En primer plano, sobre un tapiz de rica ornamentación, se encuentra la jaula del loro, abierta y vacía. Este detalle es significativo; no solo indica la domesticidad del ave, sino que también podría interpretarse como una metáfora de la libertad restringida o de la posibilidad de escapar. La jaula, aunque presente, parece insignificante frente a la interacción directa entre la joven y el pájaro.
La paleta cromática se centra en tonos cálidos – ocres, marrones y dorados – que evocan una atmósfera de confort y prosperidad. El contraste con el azul del loro aporta un punto focal visual y añade una nota de exotismo. La iluminación es suave y difusa, creando una sensación de intimidad y recogimiento.
Más allá de la representación literal de una joven alimentando a un loro, esta pintura parece explorar temas como la domesticación, la libertad, la observación silenciosa y las relaciones interpersonales dentro del ámbito familiar.

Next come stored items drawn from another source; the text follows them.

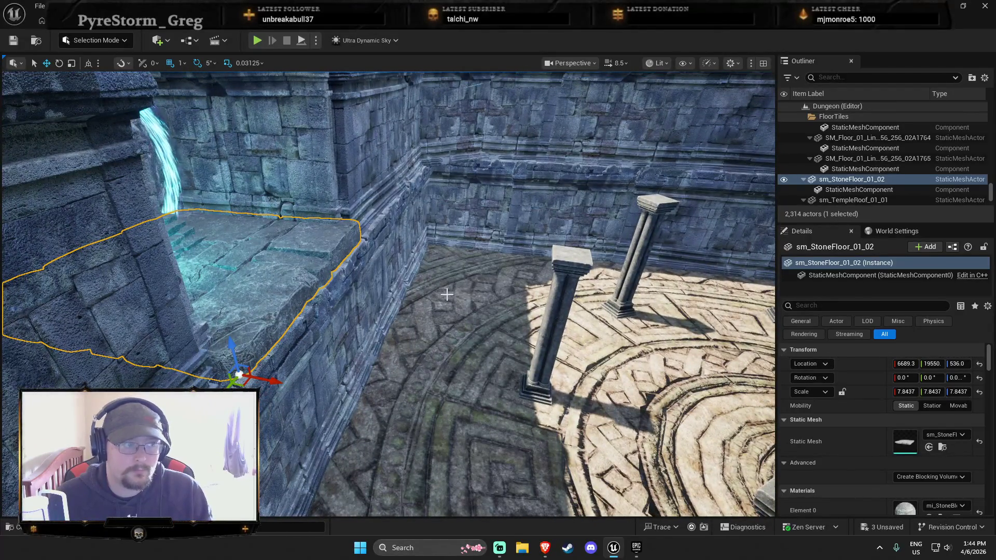
mouse_move(449, 295)
left_mouse_down()
mouse_move(469, 259)
mouse_move(484, 300)
left_mouse_up()
key("ctrl+space")
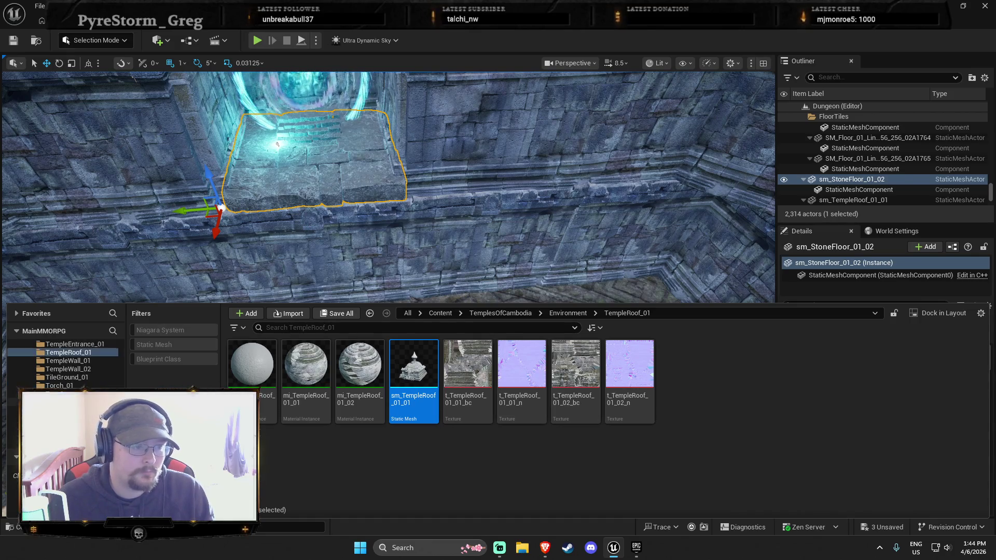
Place the sm_Stairs_02_06 staircase from Stairs_02, rotated against the ledge beside the portal slab.
left_click(67, 377)
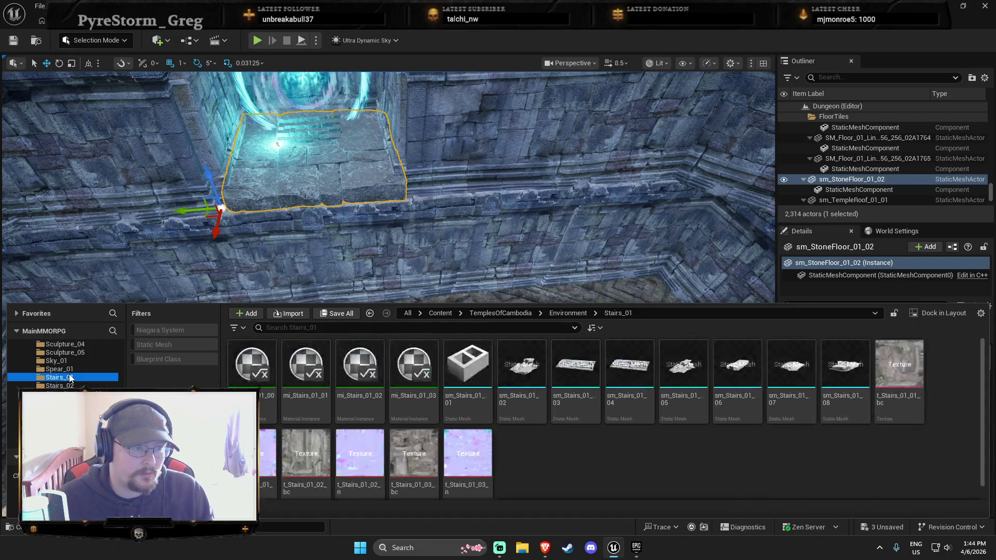
left_click(71, 386)
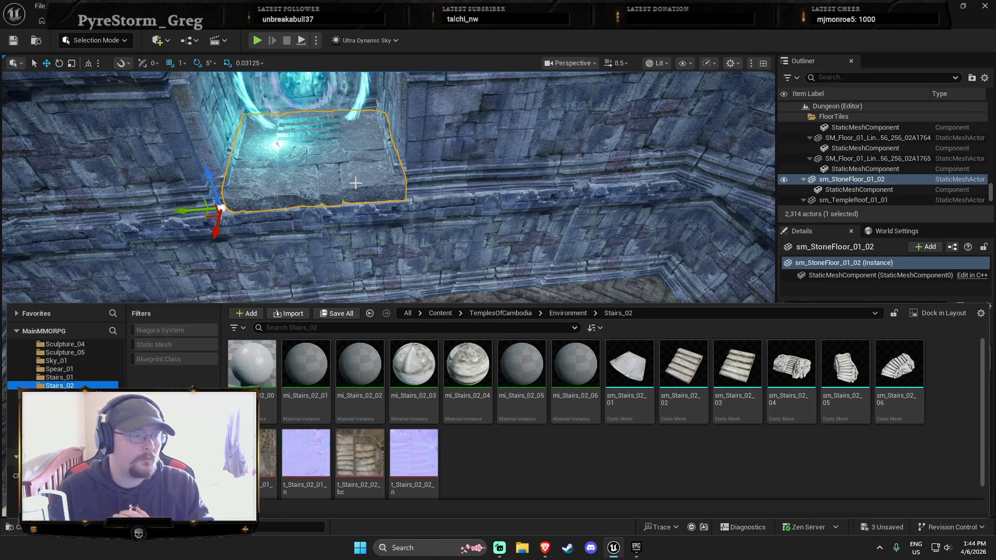
left_click_drag(363, 187, 408, 280)
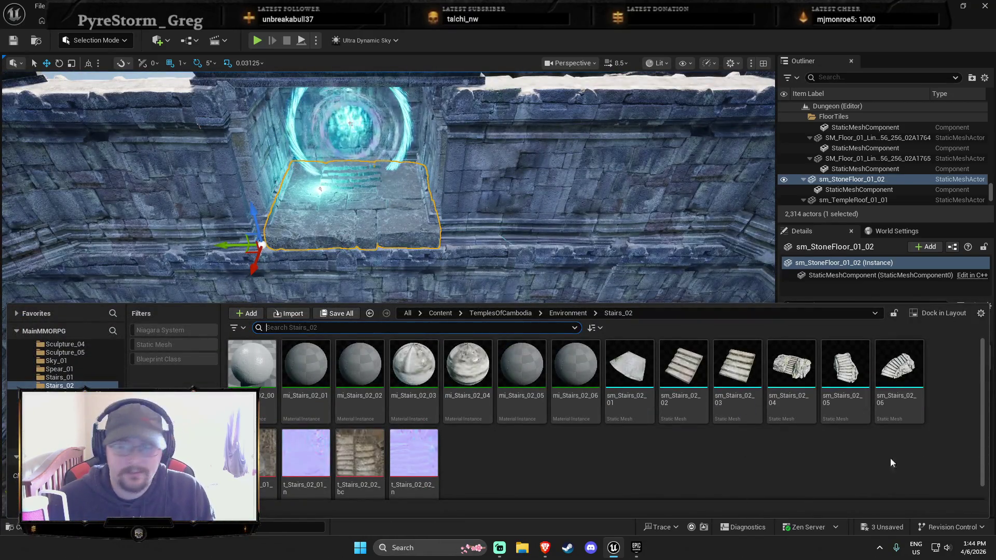
left_click(896, 384)
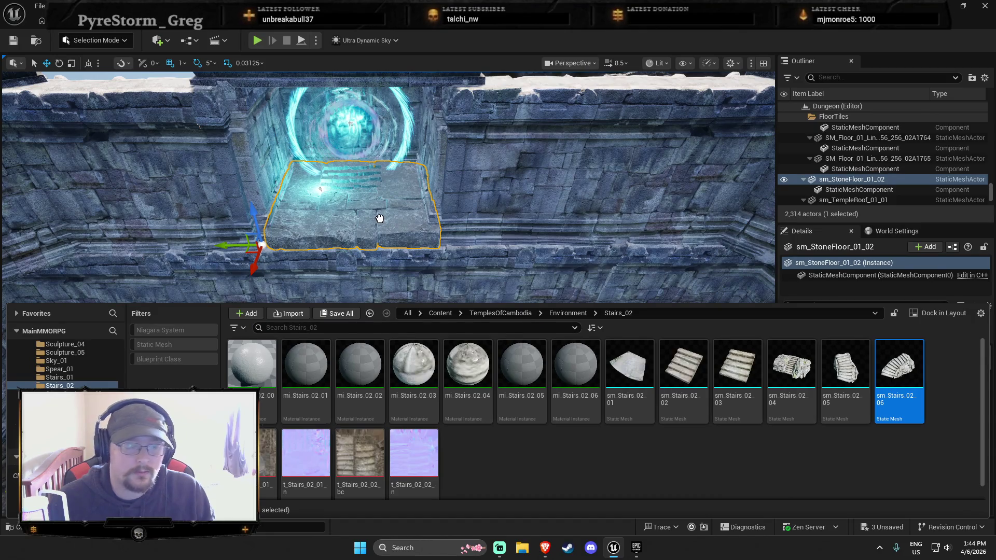
left_click_drag(381, 222, 389, 236)
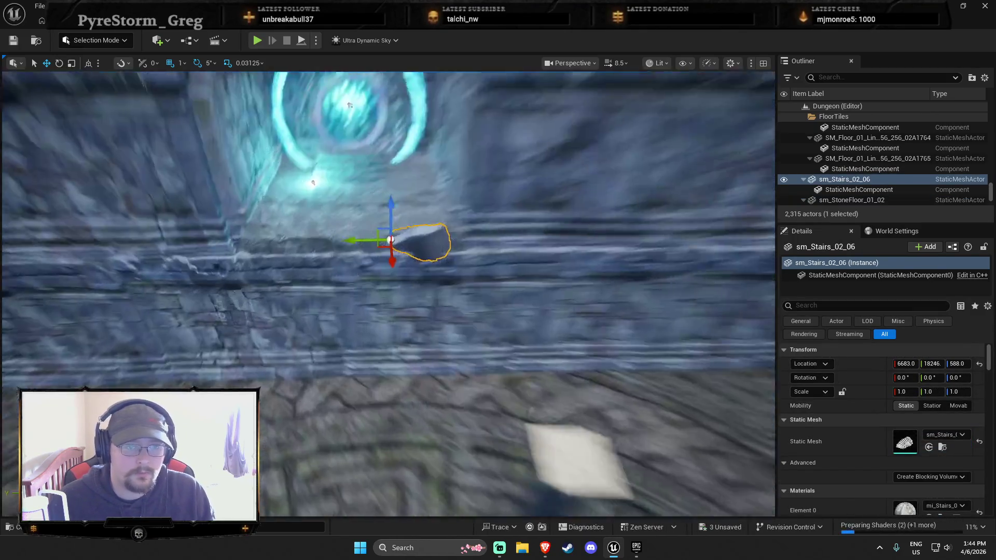
mouse_move(313, 182)
left_mouse_down()
mouse_move(344, 367)
mouse_move(330, 389)
mouse_move(312, 366)
mouse_move(287, 388)
left_mouse_up()
key("e")
key("r")
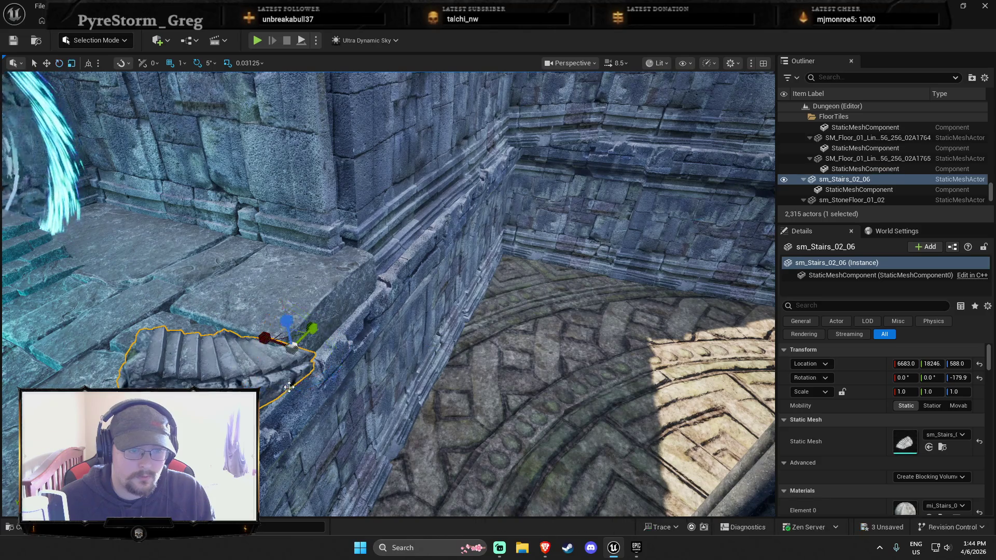
mouse_move(295, 341)
left_mouse_down()
mouse_move(455, 283)
mouse_move(445, 249)
mouse_move(408, 280)
mouse_move(481, 227)
mouse_move(489, 244)
left_mouse_up()
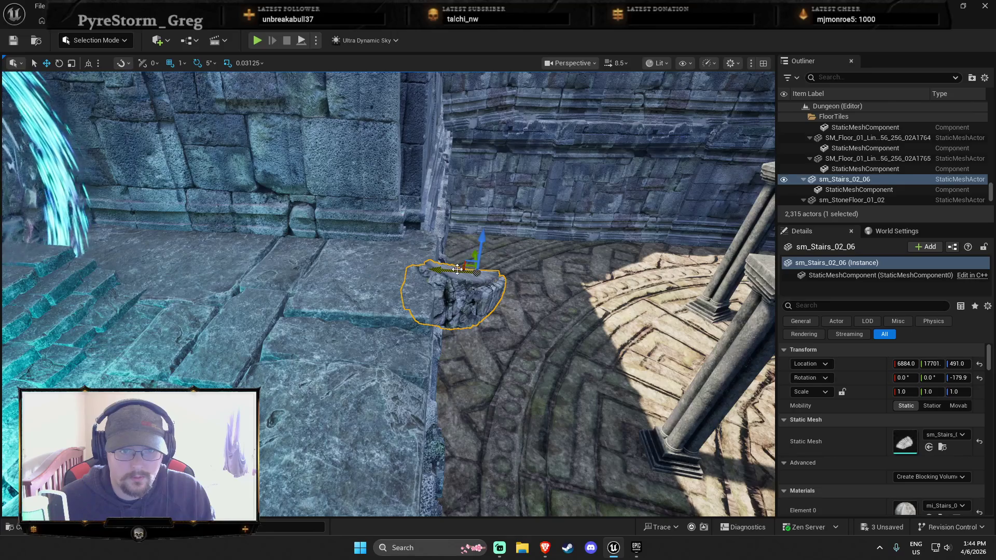
Play the level starting from the stone floor slab.
left_click(431, 290)
key("f")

El contraste entre el lujo material (el tapiz, las cortinas) y la sencillez del acto de alimentar al ave sugiere una reflexión sobre los valores y prioridades de la época. La presencia del hombre en segundo plano invita a considerar dinámicas de poder o roles sociales implícitos en la escena. En definitiva, se trata de un retrato que trasciende lo anecdótico para adentrarse en una sutil exploración psicológica y social.